I am trying to use TabCBM for my own tabular datasets which are provided in CSV file. In the model provided, it required some required models such as:
feature_to_concept_model
concept_to_feature_model
So, What does these parts means? It is not referred to it in the paper with details. For example, assume that we have tabular data for train with 1000 rows and 7 columns which are features and 1000 elements vector with binary elements. How can we use TabCBM to train a model for test data?
I have tried this code as a simple example based on what is provided out of code and paper explanation:
from models.tabcbm import TabCBM
import numpy as np
import tensorflow as tf
# Generate random data for X_train and binary labels for y_train
X_train = np.random.randint(7, 100, size=(100, 7))

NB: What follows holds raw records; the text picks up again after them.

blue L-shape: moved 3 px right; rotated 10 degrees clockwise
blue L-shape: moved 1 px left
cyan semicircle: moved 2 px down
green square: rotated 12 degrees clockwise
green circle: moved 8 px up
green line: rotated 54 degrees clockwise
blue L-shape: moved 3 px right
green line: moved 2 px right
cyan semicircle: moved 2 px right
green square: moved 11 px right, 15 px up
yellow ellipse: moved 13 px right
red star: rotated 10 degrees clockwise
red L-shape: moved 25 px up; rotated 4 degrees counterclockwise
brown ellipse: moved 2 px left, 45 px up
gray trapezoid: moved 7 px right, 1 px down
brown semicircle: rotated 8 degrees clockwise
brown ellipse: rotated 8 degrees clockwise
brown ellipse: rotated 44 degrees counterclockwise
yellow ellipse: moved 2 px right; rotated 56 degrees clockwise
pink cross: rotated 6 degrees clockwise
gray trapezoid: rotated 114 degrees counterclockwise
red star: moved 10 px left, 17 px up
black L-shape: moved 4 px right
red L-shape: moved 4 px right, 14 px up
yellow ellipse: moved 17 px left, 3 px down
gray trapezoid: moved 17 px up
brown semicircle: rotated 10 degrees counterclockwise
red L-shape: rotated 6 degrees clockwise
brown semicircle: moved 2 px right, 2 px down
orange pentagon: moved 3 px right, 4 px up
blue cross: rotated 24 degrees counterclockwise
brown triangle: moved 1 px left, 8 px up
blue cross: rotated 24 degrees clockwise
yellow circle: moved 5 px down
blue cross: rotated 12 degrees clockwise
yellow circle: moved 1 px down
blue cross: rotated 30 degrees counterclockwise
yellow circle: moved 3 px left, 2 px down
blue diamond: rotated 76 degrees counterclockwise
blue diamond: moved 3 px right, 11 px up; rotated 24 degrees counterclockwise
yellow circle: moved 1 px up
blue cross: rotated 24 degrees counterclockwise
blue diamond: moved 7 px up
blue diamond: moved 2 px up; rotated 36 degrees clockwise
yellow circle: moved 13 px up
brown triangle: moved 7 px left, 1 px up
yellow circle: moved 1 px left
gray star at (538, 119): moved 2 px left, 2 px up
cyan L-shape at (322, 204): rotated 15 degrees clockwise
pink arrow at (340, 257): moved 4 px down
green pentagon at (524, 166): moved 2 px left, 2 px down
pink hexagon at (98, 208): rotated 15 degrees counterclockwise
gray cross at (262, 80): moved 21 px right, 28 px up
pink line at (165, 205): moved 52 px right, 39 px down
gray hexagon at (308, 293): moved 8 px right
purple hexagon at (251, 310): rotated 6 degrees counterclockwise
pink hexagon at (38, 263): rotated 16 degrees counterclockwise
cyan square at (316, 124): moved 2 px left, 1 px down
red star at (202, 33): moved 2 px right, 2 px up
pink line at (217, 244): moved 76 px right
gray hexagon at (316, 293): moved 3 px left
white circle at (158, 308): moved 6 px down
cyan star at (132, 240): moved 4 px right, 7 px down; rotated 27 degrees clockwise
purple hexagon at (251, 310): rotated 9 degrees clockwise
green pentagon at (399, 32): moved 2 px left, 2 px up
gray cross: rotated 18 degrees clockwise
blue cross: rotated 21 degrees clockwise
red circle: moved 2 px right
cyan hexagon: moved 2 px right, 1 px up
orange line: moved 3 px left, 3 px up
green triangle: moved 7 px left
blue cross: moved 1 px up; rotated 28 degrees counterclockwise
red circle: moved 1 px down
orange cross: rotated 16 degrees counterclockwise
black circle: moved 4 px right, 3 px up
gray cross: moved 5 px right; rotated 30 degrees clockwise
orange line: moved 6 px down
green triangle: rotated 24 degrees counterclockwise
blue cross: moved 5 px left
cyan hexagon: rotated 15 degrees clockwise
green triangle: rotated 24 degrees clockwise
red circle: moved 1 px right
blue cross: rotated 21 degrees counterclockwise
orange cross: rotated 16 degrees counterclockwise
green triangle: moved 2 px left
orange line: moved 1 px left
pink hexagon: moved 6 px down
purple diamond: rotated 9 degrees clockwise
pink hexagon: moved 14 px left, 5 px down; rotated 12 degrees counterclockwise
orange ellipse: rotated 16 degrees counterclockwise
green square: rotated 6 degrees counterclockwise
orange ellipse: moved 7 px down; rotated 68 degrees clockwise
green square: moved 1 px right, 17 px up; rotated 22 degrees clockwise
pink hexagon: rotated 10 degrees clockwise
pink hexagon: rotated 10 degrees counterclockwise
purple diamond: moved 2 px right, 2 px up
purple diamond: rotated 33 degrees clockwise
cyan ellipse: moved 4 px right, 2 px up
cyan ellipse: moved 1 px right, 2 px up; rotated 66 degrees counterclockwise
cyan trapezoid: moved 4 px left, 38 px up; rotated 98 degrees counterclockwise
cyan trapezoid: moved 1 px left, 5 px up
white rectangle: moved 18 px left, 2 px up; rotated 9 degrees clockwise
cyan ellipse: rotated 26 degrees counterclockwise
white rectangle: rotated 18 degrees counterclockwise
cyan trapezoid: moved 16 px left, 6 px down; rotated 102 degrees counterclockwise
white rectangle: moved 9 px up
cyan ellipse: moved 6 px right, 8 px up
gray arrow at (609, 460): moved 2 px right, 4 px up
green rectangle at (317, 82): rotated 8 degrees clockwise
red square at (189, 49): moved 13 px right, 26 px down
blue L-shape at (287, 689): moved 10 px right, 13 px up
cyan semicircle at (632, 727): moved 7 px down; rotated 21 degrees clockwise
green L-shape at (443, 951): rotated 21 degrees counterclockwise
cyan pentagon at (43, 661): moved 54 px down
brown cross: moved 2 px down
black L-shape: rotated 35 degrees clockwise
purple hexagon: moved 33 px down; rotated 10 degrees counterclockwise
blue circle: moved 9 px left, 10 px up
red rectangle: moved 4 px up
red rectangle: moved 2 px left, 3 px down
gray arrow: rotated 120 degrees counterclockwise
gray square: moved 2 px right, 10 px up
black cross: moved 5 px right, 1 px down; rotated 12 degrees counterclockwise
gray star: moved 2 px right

y_train = np.random.randint(2, size=100) # Binary labels
latent_dims = 4 # Number of latent concepts
# Define your feature-to-concepts model
features_to_concepts_model = tf.keras.Sequential([
tf.keras.layers.Input(shape=(7,)), # Input shape should match your data
tf.keras.layers.Dense(latent_dims),
tf.keras.layers.Softmax()
])
# Define your concepts-to-labels model
concepts_to_labels_model = tf.keras.Sequential([
tf.keras.layers.Input(shape=(latent_dims,)),
tf.keras.layers.Dense(1),
tf.keras.layers.Softmax()
])
# Define your features-to-embeddings model with the correct input shape
features_to_embeddings_model = tf.keras.Sequential([
tf.keras.layers.Input(shape=(7,)), # Input shape should match your data
tf.keras.layers.Dense(latent_dims),
tf.keras.layers.Softmax()
])
# TabCBM parameters
tab_cbm_params = dict(
features_to_concepts_model = features_to_concepts_model,
features_to_embeddings_model = features_to_embeddings_model,
concepts_to_labels_model = concepts_to_labels_model,
mean_inputs=np.mean(X_train, axis=0),
loss_fn=tf.keras.losses.BinaryCrossentropy(), # Binary classification loss
latent_dims=latent_dims,
n_concepts=4,
n_supervised_concepts=0,
coherence_reg_weight=0.1,
diversity_reg_weight=0.1,
feature_selection_reg_weight=0.1,
prob_diversity_reg_weight=0.1,
concept_prediction_weight=0.1,
)
# Create and compile the TabCBM model
ss_tabcbm = TabCBM(
self_supervised_mode=True,
**tab_cbm_params,
)
# Compile the model
ss_tabcbm.compile(optimizer='adam', loss='binary_crossentropy')
# Print the model summary
ss_tabcbm.summary()
# Train the model (Ensure X_train and y_train have the correct shapes)
# ss_tabcbm.fit(X_train, y_train, validation_split=0.2, epochs=10, batch_size=256)
How ever I get error for this code!